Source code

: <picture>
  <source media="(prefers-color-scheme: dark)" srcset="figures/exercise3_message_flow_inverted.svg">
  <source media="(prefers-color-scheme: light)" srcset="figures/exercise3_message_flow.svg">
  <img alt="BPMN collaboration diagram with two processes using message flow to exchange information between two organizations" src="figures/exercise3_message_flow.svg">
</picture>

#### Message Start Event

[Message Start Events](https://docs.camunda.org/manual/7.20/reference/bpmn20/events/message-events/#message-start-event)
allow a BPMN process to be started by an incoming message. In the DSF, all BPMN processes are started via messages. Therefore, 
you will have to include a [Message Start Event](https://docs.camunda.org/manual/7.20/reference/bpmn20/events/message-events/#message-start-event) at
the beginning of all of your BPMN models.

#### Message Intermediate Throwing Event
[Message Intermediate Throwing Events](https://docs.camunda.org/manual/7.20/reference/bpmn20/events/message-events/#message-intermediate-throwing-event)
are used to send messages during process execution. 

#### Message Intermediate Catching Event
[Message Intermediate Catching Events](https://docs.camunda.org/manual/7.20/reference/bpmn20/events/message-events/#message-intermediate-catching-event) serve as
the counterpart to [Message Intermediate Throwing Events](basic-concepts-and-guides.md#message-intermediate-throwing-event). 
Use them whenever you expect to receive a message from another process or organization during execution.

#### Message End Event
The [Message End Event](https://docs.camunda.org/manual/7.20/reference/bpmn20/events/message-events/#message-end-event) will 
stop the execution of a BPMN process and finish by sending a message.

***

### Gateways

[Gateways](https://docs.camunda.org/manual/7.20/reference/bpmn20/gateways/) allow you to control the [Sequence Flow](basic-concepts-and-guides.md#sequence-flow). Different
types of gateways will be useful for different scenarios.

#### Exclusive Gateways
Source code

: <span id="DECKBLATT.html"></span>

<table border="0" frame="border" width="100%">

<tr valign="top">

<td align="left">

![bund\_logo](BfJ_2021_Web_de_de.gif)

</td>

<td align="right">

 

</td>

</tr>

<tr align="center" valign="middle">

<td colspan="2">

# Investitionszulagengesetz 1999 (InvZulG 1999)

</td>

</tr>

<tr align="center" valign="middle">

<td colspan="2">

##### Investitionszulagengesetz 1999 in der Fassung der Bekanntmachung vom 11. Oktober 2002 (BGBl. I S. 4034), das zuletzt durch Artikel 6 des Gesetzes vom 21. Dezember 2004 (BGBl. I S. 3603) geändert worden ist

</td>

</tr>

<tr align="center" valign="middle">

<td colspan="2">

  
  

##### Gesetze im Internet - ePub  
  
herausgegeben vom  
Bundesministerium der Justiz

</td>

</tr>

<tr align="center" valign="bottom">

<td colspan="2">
= = =
Task brief:
When you retype the data above, start at its first line, stop after the line containing "#### Message Start Event", and leave out everything else.

Solution to this exercise:
Source code

: <picture>
  <source media="(prefers-color-scheme: dark)" srcset="figures/exercise3_message_flow_inverted.svg">
  <source media="(prefers-color-scheme: light)" srcset="figures/exercise3_message_flow.svg">
  <img alt="BPMN collaboration diagram with two processes using message flow to exchange information between two organizations" src="figures/exercise3_message_flow.svg">
</picture>

#### Message Start Event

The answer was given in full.